İnsanın varlığımızı değiştirmesi için çok çabalaması gerek. Çünkü kolay ve gereksiz işler hızlıdır, sıradan birini kandırıverir. Gün içinde kaç kez olumsuz düşündünüz? Olumsuz durumu kaç kez fark edip onunla özdeşlemediniz? Oysa ne kadar kolay bir şeylere kızmak… Belki de yeryüzünün en zor ama gerekli işlerinden biri olumlu kalmaktır. Olumlu kaldığımız kadar bilinçliyiz ve bilinçli olduğumuz kadar varlığımızı geliştiririz.

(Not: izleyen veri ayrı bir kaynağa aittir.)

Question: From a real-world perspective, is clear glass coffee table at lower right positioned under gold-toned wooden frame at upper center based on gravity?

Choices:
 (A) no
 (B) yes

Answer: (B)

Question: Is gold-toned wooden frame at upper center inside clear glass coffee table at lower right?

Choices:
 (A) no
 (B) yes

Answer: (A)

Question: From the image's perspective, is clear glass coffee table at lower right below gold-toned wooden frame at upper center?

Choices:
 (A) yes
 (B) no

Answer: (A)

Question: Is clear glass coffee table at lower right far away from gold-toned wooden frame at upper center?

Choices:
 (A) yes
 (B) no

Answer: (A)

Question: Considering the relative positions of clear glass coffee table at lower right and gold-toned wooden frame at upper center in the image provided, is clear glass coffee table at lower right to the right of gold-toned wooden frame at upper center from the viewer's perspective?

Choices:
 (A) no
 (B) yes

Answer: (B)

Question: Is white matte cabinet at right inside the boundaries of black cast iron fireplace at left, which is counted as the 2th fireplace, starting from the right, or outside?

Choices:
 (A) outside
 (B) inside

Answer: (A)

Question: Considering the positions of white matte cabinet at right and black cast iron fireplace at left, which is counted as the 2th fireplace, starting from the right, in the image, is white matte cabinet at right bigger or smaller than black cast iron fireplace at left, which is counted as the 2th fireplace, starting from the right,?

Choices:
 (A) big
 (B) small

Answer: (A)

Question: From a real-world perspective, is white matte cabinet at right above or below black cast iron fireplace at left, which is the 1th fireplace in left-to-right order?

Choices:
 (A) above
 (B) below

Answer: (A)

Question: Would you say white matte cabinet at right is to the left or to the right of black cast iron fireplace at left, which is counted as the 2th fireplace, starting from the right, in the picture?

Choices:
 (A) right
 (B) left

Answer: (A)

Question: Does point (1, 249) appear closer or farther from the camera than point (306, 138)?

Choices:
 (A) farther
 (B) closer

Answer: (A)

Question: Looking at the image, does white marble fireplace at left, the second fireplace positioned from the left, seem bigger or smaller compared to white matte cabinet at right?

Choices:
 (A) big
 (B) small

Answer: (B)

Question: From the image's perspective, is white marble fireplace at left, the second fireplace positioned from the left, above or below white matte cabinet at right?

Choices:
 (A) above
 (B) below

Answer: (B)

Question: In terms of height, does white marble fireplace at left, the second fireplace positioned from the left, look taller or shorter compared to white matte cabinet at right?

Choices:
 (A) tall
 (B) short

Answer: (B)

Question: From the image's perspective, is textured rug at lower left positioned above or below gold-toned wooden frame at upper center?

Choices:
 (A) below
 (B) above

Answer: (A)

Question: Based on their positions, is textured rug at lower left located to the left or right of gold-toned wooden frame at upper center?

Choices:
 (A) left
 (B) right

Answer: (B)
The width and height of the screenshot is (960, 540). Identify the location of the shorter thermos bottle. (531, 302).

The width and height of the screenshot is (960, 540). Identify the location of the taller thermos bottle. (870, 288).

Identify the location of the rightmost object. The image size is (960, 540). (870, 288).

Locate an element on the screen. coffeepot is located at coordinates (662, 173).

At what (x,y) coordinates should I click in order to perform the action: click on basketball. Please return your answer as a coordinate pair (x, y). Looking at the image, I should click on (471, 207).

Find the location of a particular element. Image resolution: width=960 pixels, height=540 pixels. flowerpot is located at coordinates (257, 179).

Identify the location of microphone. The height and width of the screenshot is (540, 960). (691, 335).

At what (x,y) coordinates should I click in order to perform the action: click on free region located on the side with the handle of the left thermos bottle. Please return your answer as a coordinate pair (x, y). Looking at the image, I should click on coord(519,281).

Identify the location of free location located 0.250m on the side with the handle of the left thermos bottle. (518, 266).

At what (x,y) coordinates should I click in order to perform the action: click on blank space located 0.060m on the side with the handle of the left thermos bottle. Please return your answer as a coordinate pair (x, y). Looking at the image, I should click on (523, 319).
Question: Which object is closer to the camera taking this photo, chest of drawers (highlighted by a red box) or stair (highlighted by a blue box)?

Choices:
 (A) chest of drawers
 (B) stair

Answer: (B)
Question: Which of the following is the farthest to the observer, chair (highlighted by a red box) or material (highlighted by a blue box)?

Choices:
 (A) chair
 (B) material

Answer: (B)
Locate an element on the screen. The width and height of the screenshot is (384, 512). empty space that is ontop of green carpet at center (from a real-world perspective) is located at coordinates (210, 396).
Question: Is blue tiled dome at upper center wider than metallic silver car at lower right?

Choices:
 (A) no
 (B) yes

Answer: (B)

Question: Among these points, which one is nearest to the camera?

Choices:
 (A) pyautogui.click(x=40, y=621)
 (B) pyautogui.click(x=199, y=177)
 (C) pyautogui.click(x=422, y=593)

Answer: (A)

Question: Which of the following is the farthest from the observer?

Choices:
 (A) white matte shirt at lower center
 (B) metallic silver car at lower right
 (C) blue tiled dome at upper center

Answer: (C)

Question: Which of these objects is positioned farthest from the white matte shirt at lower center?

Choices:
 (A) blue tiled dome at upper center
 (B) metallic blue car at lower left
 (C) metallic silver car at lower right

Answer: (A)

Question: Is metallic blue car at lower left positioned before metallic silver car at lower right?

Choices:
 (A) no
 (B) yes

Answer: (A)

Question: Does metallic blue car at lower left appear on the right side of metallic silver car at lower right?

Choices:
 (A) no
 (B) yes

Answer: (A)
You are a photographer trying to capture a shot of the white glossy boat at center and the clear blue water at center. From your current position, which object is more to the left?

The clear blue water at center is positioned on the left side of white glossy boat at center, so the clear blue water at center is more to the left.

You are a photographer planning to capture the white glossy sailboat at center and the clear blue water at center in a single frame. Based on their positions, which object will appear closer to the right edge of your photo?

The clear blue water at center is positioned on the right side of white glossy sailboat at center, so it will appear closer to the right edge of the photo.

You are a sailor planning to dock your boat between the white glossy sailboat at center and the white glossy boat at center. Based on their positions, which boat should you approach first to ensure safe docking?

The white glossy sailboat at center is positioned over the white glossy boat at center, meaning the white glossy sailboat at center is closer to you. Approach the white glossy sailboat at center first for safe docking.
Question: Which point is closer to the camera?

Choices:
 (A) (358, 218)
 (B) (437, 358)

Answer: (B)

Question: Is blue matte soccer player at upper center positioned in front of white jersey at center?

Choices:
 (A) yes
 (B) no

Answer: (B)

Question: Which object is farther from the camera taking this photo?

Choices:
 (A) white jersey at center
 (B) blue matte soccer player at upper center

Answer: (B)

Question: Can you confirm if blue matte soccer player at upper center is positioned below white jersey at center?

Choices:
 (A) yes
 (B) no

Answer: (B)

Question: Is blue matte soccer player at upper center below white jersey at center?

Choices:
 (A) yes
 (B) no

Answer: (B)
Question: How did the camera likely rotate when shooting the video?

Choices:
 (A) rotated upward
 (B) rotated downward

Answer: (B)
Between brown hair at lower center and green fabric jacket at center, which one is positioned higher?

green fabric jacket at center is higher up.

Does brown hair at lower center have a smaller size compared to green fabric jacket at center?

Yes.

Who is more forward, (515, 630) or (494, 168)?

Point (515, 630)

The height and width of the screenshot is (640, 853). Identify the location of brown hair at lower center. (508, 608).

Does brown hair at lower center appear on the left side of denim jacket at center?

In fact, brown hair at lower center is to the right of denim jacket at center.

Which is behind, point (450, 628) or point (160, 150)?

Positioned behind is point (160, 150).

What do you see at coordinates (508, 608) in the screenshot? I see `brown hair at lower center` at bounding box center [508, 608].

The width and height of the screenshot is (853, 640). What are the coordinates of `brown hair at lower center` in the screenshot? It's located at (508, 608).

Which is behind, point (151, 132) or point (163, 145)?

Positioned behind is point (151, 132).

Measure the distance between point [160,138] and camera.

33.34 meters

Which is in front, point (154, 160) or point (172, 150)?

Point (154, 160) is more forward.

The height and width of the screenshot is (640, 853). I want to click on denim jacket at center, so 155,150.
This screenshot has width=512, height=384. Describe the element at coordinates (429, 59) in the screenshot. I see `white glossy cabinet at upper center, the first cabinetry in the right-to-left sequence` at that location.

Ya yaşam bizi kullanacak ya da biz onu.
Yaşam bizi kullanırsa değerimiz düşer, ama biz yaşamı kullanırsak ona uygarlık denir. Yeryüzünde bilinçli varlıklar gelişimin adımlarını atmıştır. Adı bilinen ya da bilinmeyen nice insan bilincin ışığıyla yaşamın karanlık noktalarını aydınlatmıştır. Ateş, tekerlek, bitki ve hayvan evcilleştirmesinden başlayın. Sonra buhar gücünün yönetilmesine, sesin kaydına, aşının keşfine kadar birçok gelişme insanın yeryüzünde dışsal ve içsel varlığını güçlendirmiştir. İnsan bireyleri bilinçleriyle dışımızı ve içimizi biçimlendirmiştir.
Çabalamak …
Bu yazıyı okuyunca yeni biçimde düşünmeye başlar, yaşamı bu yazıyı okumadan önceki gibi yaşamazsınız. Şimdi siz bunun için değer mi, diye düşünün. Bir düşünün çabalamalı mı çabalamamalı mı?